◆ **Required work**:
Copy out the records again. Change nothing.

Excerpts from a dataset
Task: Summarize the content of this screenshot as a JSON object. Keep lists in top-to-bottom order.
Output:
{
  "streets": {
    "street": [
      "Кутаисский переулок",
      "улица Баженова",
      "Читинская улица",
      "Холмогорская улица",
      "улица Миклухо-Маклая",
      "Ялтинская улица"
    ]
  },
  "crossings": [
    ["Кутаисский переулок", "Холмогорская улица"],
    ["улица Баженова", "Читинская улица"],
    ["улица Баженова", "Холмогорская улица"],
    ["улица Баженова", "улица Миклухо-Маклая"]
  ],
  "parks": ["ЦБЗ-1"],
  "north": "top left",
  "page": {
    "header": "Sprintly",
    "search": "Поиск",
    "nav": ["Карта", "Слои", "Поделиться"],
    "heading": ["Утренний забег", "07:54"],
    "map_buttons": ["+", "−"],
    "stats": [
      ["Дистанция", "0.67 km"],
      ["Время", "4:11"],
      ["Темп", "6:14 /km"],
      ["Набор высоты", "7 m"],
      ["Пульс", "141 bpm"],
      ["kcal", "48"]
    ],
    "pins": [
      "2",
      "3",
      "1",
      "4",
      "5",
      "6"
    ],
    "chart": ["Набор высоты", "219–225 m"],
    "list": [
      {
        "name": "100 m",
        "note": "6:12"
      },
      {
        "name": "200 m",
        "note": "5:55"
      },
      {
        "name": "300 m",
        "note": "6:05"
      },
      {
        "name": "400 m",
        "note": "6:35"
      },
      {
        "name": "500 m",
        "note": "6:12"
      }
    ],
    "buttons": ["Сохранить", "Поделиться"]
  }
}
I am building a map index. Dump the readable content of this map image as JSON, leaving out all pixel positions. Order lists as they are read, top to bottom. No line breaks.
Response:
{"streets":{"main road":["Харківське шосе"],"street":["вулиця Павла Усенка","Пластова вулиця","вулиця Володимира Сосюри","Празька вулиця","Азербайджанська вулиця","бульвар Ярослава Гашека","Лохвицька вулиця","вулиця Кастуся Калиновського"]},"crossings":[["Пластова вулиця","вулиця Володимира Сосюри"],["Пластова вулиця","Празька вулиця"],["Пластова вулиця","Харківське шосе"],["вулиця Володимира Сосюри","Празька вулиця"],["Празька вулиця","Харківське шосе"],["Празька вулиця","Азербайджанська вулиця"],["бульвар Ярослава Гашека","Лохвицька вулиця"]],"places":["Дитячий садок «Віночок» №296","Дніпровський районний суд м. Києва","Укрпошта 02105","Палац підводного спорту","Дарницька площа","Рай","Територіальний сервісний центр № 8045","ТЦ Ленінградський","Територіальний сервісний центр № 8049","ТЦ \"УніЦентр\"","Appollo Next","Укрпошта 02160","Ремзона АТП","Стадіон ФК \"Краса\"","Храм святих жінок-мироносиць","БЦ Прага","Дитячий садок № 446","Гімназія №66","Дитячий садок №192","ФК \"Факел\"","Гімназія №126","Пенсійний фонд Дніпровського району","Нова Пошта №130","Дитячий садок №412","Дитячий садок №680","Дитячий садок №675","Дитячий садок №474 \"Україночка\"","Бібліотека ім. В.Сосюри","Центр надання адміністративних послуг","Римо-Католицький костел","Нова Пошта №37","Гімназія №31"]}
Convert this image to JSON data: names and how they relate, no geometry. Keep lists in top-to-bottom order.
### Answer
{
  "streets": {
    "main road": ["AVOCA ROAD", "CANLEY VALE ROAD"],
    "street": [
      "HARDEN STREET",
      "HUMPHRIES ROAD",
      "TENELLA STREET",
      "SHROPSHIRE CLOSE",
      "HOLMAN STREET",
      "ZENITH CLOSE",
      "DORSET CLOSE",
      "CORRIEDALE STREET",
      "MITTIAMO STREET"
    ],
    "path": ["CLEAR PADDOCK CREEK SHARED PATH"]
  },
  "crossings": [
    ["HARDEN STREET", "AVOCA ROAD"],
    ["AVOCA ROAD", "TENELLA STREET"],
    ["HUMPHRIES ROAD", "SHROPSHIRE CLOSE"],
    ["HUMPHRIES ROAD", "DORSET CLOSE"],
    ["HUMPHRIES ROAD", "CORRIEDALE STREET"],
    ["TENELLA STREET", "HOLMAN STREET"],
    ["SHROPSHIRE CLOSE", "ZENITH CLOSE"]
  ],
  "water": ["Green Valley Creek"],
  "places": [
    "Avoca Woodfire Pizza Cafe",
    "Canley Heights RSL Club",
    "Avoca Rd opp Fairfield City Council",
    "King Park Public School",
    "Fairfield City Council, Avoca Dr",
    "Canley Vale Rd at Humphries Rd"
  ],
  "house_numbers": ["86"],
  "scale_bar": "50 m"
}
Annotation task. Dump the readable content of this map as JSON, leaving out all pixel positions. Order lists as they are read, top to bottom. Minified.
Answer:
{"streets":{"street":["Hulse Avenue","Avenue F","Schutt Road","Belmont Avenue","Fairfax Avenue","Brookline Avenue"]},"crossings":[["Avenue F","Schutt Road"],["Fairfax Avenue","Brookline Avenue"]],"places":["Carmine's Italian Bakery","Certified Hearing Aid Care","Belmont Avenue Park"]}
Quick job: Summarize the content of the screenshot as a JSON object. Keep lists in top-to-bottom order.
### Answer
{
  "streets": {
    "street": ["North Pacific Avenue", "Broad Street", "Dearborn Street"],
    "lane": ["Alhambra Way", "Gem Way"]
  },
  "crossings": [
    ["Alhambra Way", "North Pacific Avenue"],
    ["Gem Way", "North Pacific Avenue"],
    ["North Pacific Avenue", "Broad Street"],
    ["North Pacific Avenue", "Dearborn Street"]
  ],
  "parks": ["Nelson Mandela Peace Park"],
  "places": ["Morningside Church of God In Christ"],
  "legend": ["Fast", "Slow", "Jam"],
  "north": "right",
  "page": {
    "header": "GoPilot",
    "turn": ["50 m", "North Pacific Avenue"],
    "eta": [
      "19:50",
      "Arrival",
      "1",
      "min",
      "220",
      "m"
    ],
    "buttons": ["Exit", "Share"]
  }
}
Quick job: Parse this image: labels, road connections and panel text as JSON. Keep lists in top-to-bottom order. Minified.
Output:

◆ **Response below**:
Task: Summarize the content of this screenshot as a JSON object. Keep lists in top-to-bottom order.
Output:
{
  "streets": {
    "street": [
      "Кутаисский переулок",
      "улица Баженова",
      "Читинская улица",
      "Холмогорская улица",
      "улица Миклухо-Маклая",
      "Ялтинская улица"
    ]
  },
  "crossings": [
    ["Кутаисский переулок", "Холмогорская улица"],
    ["улица Баженова", "Читинская улица"],
    ["улица Баженова", "Холмогорская улица"],
    ["улица Баженова", "улица Миклухо-Маклая"]
  ],
  "parks": ["ЦБЗ-1"],
  "north": "top left",
  "page": {
    "header": "Sprintly",
    "search": "Поиск",
    "nav": ["Карта", "Слои", "Поделиться"],
    "heading": ["Утренний забег", "07:54"],
    "map_buttons": ["+", "−"],
    "stats": [
      ["Дистанция", "0.67 km"],
      ["Время", "4:11"],
      ["Темп", "6:14 /km"],
      ["Набор высоты", "7 m"],
      ["Пульс", "141 bpm"],
      ["kcal", "48"]
    ],
    "pins": [
      "2",
      "3",
      "1",
      "4",
      "5",
      "6"
    ],
    "chart": ["Набор высоты", "219–225 m"],
    "list": [
      {
        "name": "100 m",
        "note": "6:12"
      },
      {
        "name": "200 m",
        "note": "5:55"
      },
      {
        "name": "300 m",
        "note": "6:05"
      },
      {
        "name": "400 m",
        "note": "6:35"
      },
      {
        "name": "500 m",
        "note": "6:12"
      }
    ],
    "buttons": ["Сохранить", "Поделиться"]
  }
}
I am building a map index. Dump the readable content of this map image as JSON, leaving out all pixel positions. Order lists as they are read, top to bottom. No line breaks.
Response:
{"streets":{"main road":["Харківське шосе"],"street":["вулиця Павла Усенка","Пластова вулиця","вулиця Володимира Сосюри","Празька вулиця","Азербайджанська вулиця","бульвар Ярослава Гашека","Лохвицька вулиця","вулиця Кастуся Калиновського"]},"crossings":[["Пластова вулиця","вулиця Володимира Сосюри"],["Пластова вулиця","Празька вулиця"],["Пластова вулиця","Харківське шосе"],["вулиця Володимира Сосюри","Празька вулиця"],["Празька вулиця","Харківське шосе"],["Празька вулиця","Азербайджанська вулиця"],["бульвар Ярослава Гашека","Лохвицька вулиця"]],"places":["Дитячий садок «Віночок» №296","Дніпровський районний суд м. Києва","Укрпошта 02105","Палац підводного спорту","Дарницька площа","Рай","Територіальний сервісний центр № 8045","ТЦ Ленінградський","Територіальний сервісний центр № 8049","ТЦ \"УніЦентр\"","Appollo Next","Укрпошта 02160","Ремзона АТП","Стадіон ФК \"Краса\"","Храм святих жінок-мироносиць","БЦ Прага","Дитячий садок № 446","Гімназія №66","Дитячий садок №192","ФК \"Факел\"","Гімназія №126","Пенсійний фонд Дніпровського району","Нова Пошта №130","Дитячий садок №412","Дитячий садок №680","Дитячий садок №675","Дитячий садок №474 \"Україночка\"","Бібліотека ім. В.Сосюри","Центр надання адміністративних послуг","Римо-Католицький костел","Нова Пошта №37","Гімназія №31"]}
Convert this image to JSON data: names and how they relate, no geometry. Keep lists in top-to-bottom order.
### Answer
{
  "streets": {
    "main road": ["AVOCA ROAD", "CANLEY VALE ROAD"],
    "street": [
      "HARDEN STREET",
      "HUMPHRIES ROAD",
      "TENELLA STREET",
      "SHROPSHIRE CLOSE",
      "HOLMAN STREET",
      "ZENITH CLOSE",
      "DORSET CLOSE",
      "CORRIEDALE STREET",
      "MITTIAMO STREET"
    ],
    "path": ["CLEAR PADDOCK CREEK SHARED PATH"]
  },
  "crossings": [
    ["HARDEN STREET", "AVOCA ROAD"],
    ["AVOCA ROAD", "TENELLA STREET"],
    ["HUMPHRIES ROAD", "SHROPSHIRE CLOSE"],
    ["HUMPHRIES ROAD", "DORSET CLOSE"],
    ["HUMPHRIES ROAD", "CORRIEDALE STREET"],
    ["TENELLA STREET", "HOLMAN STREET"],
    ["SHROPSHIRE CLOSE", "ZENITH CLOSE"]
  ],
  "water": ["Green Valley Creek"],
  "places": [
    "Avoca Woodfire Pizza Cafe",
    "Canley Heights RSL Club",
    "Avoca Rd opp Fairfield City Council",
    "King Park Public School",
    "Fairfield City Council, Avoca Dr",
    "Canley Vale Rd at Humphries Rd"
  ],
  "house_numbers": ["86"],
  "scale_bar": "50 m"
}
Annotation task. Dump the readable content of this map as JSON, leaving out all pixel positions. Order lists as they are read, top to bottom. Minified.
Answer:
{"streets":{"street":["Hulse Avenue","Avenue F","Schutt Road","Belmont Avenue","Fairfax Avenue","Brookline Avenue"]},"crossings":[["Avenue F","Schutt Road"],["Fairfax Avenue","Brookline Avenue"]],"places":["Carmine's Italian Bakery","Certified Hearing Aid Care","Belmont Avenue Park"]}
Quick job: Summarize the content of the screenshot as a JSON object. Keep lists in top-to-bottom order.
### Answer
{
  "streets": {
    "street": ["North Pacific Avenue", "Broad Street", "Dearborn Street"],
    "lane": ["Alhambra Way", "Gem Way"]
  },
  "crossings": [
    ["Alhambra Way", "North Pacific Avenue"],
    ["Gem Way", "North Pacific Avenue"],
    ["North Pacific Avenue", "Broad Street"],
    ["North Pacific Avenue", "Dearborn Street"]
  ],
  "parks": ["Nelson Mandela Peace Park"],
  "places": ["Morningside Church of God In Christ"],
  "legend": ["Fast", "Slow", "Jam"],
  "north": "right",
  "page": {
    "header": "GoPilot",
    "turn": ["50 m", "North Pacific Avenue"],
    "eta": [
      "19:50",
      "Arrival",
      "1",
      "min",
      "220",
      "m"
    ],
    "buttons": ["Exit", "Share"]
  }
}
Quick job: Parse this image: labels, road connections and panel text as JSON. Keep lists in top-to-bottom order. Minified.
Output:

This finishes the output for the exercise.